━━━ EXERCISE MATERIALS ━━━

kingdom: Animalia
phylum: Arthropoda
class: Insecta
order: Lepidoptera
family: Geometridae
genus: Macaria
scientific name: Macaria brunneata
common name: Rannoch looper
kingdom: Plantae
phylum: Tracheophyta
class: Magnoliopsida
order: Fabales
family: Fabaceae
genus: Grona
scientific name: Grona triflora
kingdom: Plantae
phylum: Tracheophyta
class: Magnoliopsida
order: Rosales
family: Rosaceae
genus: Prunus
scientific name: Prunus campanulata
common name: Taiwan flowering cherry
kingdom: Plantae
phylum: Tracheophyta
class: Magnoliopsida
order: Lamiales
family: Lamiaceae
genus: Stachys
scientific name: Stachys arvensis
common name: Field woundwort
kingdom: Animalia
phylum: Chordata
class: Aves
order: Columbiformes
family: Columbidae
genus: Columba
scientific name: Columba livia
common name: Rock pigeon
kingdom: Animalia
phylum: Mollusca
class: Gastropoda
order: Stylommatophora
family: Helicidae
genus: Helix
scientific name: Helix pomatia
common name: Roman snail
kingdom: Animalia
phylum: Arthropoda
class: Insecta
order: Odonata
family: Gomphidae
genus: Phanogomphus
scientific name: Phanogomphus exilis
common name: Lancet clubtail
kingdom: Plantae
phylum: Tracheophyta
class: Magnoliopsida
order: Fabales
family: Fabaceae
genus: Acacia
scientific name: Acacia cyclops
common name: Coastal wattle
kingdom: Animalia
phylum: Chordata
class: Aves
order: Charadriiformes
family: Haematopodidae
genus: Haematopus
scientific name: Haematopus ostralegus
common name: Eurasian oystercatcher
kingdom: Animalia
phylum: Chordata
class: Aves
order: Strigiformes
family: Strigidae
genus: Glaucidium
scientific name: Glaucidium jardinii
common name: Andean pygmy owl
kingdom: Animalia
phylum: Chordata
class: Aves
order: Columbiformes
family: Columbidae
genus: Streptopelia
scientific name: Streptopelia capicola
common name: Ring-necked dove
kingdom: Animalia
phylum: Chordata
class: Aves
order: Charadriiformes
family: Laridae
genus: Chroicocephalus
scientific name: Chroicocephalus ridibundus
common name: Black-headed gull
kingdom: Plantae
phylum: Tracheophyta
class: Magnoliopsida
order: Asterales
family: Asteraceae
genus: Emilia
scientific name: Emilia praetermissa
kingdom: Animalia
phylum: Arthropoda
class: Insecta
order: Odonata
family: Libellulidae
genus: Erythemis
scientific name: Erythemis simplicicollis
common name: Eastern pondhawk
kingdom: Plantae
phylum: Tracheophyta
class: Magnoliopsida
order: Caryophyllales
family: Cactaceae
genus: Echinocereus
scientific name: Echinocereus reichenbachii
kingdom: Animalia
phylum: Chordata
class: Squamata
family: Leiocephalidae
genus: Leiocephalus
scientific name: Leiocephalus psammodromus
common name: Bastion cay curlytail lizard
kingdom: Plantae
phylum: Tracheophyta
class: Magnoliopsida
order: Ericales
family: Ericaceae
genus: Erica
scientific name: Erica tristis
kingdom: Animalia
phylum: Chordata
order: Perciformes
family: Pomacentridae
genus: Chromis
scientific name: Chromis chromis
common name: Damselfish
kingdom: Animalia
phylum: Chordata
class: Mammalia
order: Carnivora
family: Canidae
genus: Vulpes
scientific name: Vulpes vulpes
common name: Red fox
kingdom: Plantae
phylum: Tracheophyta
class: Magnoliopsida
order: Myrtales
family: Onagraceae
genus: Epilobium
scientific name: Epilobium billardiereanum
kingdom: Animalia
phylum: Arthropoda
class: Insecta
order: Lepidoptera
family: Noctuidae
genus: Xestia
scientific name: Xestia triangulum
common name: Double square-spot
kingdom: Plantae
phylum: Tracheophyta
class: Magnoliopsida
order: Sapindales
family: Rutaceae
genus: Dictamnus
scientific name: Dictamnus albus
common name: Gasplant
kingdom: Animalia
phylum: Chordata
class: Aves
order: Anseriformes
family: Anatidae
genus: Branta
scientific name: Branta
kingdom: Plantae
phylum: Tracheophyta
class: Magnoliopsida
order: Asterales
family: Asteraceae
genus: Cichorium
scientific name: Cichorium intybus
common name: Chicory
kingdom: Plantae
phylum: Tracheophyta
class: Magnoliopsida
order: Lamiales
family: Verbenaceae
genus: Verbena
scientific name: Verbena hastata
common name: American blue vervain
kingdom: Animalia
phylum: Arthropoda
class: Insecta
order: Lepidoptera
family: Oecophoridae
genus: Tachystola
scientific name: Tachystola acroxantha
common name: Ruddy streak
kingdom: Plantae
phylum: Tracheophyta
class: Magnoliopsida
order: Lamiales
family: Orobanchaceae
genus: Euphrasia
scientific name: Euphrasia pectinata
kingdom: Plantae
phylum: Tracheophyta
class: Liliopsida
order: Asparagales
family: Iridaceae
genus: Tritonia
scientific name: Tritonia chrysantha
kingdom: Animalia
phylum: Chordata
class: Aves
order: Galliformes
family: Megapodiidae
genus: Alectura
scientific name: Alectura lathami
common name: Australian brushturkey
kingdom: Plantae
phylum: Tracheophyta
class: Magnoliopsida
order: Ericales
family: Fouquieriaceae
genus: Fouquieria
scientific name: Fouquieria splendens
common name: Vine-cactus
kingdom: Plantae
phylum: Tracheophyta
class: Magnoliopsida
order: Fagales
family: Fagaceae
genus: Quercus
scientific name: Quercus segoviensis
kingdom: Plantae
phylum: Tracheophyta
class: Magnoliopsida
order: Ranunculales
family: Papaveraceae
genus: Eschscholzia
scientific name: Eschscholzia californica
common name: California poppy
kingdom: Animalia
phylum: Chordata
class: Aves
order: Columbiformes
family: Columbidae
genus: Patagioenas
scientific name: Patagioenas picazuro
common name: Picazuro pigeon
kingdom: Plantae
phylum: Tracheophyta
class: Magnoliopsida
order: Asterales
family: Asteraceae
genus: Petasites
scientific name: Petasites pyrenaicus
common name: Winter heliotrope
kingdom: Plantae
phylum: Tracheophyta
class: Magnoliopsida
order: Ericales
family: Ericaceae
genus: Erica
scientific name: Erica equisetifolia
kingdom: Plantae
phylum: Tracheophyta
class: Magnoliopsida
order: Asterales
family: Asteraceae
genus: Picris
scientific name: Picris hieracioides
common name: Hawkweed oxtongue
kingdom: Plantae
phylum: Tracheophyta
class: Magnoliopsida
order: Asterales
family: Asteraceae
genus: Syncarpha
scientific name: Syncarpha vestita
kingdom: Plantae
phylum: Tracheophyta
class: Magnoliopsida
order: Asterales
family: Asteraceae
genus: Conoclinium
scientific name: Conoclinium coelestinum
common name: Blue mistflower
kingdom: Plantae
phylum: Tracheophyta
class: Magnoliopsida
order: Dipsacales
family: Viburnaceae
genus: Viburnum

━━━

[AIM OF THE TASK]
Write out every line of the rows above again, word for word and in the same order.

[SOLUTION FOR THIS PROBLEM]
kingdom: Animalia
phylum: Arthropoda
class: Insecta
order: Lepidoptera
family: Geometridae
genus: Macaria
scientific name: Macaria brunneata
common name: Rannoch looper
kingdom: Plantae
phylum: Tracheophyta
class: Magnoliopsida
order: Fabales
family: Fabaceae
genus: Grona
scientific name: Grona triflora
kingdom: Plantae
phylum: Tracheophyta
class: Magnoliopsida
order: Rosales
family: Rosaceae
genus: Prunus
scientific name: Prunus campanulata
common name: Taiwan flowering cherry
kingdom: Plantae
phylum: Tracheophyta
class: Magnoliopsida
order: Lamiales
family: Lamiaceae
genus: Stachys
scientific name: Stachys arvensis
common name: Field woundwort
kingdom: Animalia
phylum: Chordata
class: Aves
order: Columbiformes
family: Columbidae
genus: Columba
scientific name: Columba livia
common name: Rock pigeon
kingdom: Animalia
phylum: Mollusca
class: Gastropoda
order: Stylommatophora
family: Helicidae
genus: Helix
scientific name: Helix pomatia
common name: Roman snail
kingdom: Animalia
phylum: Arthropoda
class: Insecta
order: Odonata
family: Gomphidae
genus: Phanogomphus
scientific name: Phanogomphus exilis
common name: Lancet clubtail
kingdom: Plantae
phylum: Tracheophyta
class: Magnoliopsida
order: Fabales
family: Fabaceae
genus: Acacia
scientific name: Acacia cyclops
common name: Coastal wattle
kingdom: Animalia
phylum: Chordata
class: Aves
order: Charadriiformes
family: Haematopodidae
genus: Haematopus
scientific name: Haematopus ostralegus
common name: Eurasian oystercatcher
kingdom: Animalia
phylum: Chordata
class: Aves
order: Strigiformes
family: Strigidae
genus: Glaucidium
scientific name: Glaucidium jardinii
common name: Andean pygmy owl
kingdom: Animalia
phylum: Chordata
class: Aves
order: Columbiformes
family: Columbidae
genus: Streptopelia
scientific name: Streptopelia capicola
common name: Ring-necked dove
kingdom: Animalia
phylum: Chordata
class: Aves
order: Charadriiformes
family: Laridae
genus: Chroicocephalus
scientific name: Chroicocephalus ridibundus
common name: Black-headed gull
kingdom: Plantae
phylum: Tracheophyta
class: Magnoliopsida
order: Asterales
family: Asteraceae
genus: Emilia
scientific name: Emilia praetermissa
kingdom: Animalia
phylum: Arthropoda
class: Insecta
order: Odonata
family: Libellulidae
genus: Erythemis
scientific name: Erythemis simplicicollis
common name: Eastern pondhawk
kingdom: Plantae
phylum: Tracheophyta
class: Magnoliopsida
order: Caryophyllales
family: Cactaceae
genus: Echinocereus
scientific name: Echinocereus reichenbachii
kingdom: Animalia
phylum: Chordata
class: Squamata
family: Leiocephalidae
genus: Leiocephalus
scientific name: Leiocephalus psammodromus
common name: Bastion cay curlytail lizard
kingdom: Plantae
phylum: Tracheophyta
class: Magnoliopsida
order: Ericales
family: Ericaceae
genus: Erica
scientific name: Erica tristis
kingdom: Animalia
phylum: Chordata
order: Perciformes
family: Pomacentridae
genus: Chromis
scientific name: Chromis chromis
common name: Damselfish
kingdom: Animalia
phylum: Chordata
class: Mammalia
order: Carnivora
family: Canidae
genus: Vulpes
scientific name: Vulpes vulpes
common name: Red fox
kingdom: Plantae
phylum: Tracheophyta
class: Magnoliopsida
order: Myrtales
family: Onagraceae
genus: Epilobium
scientific name: Epilobium billardiereanum
kingdom: Animalia
phylum: Arthropoda
class: Insecta
order: Lepidoptera
family: Noctuidae
genus: Xestia
scientific name: Xestia triangulum
common name: Double square-spot
kingdom: Plantae
phylum: Tracheophyta
class: Magnoliopsida
order: Sapindales
family: Rutaceae
genus: Dictamnus
scientific name: Dictamnus albus
common name: Gasplant
kingdom: Animalia
phylum: Chordata
class: Aves
order: Anseriformes
family: Anatidae
genus: Branta
scientific name: Branta
kingdom: Plantae
phylum: Tracheophyta
class: Magnoliopsida
order: Asterales
family: Asteraceae
genus: Cichorium
scientific name: Cichorium intybus
common name: Chicory
kingdom: Plantae
phylum: Tracheophyta
class: Magnoliopsida
order: Lamiales
family: Verbenaceae
genus: Verbena
scientific name: Verbena hastata
common name: American blue vervain
kingdom: Animalia
phylum: Arthropoda
class: Insecta
order: Lepidoptera
family: Oecophoridae
genus: Tachystola
scientific name: Tachystola acroxantha
common name: Ruddy streak
kingdom: Plantae
phylum: Tracheophyta
class: Magnoliopsida
order: Lamiales
family: Orobanchaceae
genus: Euphrasia
scientific name: Euphrasia pectinata
kingdom: Plantae
phylum: Tracheophyta
class: Liliopsida
order: Asparagales
family: Iridaceae
genus: Tritonia
scientific name: Tritonia chrysantha
kingdom: Animalia
phylum: Chordata
class: Aves
order: Galliformes
family: Megapodiidae
genus: Alectura
scientific name: Alectura lathami
common name: Australian brushturkey
kingdom: Plantae
phylum: Tracheophyta
class: Magnoliopsida
order: Ericales
family: Fouquieriaceae
genus: Fouquieria
scientific name: Fouquieria splendens
common name: Vine-cactus
kingdom: Plantae
phylum: Tracheophyta
class: Magnoliopsida
order: Fagales
family: Fagaceae
genus: Quercus
scientific name: Quercus segoviensis
kingdom: Plantae
phylum: Tracheophyta
class: Magnoliopsida
order: Ranunculales
family: Papaveraceae
genus: Eschscholzia
scientific name: Eschscholzia californica
common name: California poppy
kingdom: Animalia
phylum: Chordata
class: Aves
order: Columbiformes
family: Columbidae
genus: Patagioenas
scientific name: Patagioenas picazuro
common name: Picazuro pigeon
kingdom: Plantae
phylum: Tracheophyta
class: Magnoliopsida
order: Asterales
family: Asteraceae
genus: Petasites
scientific name: Petasites pyrenaicus
common name: Winter heliotrope
kingdom: Plantae
phylum: Tracheophyta
class: Magnoliopsida
order: Ericales
family: Ericaceae
genus: Erica
scientific name: Erica equisetifolia
kingdom: Plantae
phylum: Tracheophyta
class: Magnoliopsida
order: Asterales
family: Asteraceae
genus: Picris
scientific name: Picris hieracioides
common name: Hawkweed oxtongue
kingdom: Plantae
phylum: Tracheophyta
class: Magnoliopsida
order: Asterales
family: Asteraceae
genus: Syncarpha
scientific name: Syncarpha vestita
kingdom: Plantae
phylum: Tracheophyta
class: Magnoliopsida
order: Asterales
family: Asteraceae
genus: Conoclinium
scientific name: Conoclinium coelestinum
common name: Blue mistflower
kingdom: Plantae
phylum: Tracheophyta
class: Magnoliopsida
order: Dipsacales
family: Viburnaceae
genus: Viburnum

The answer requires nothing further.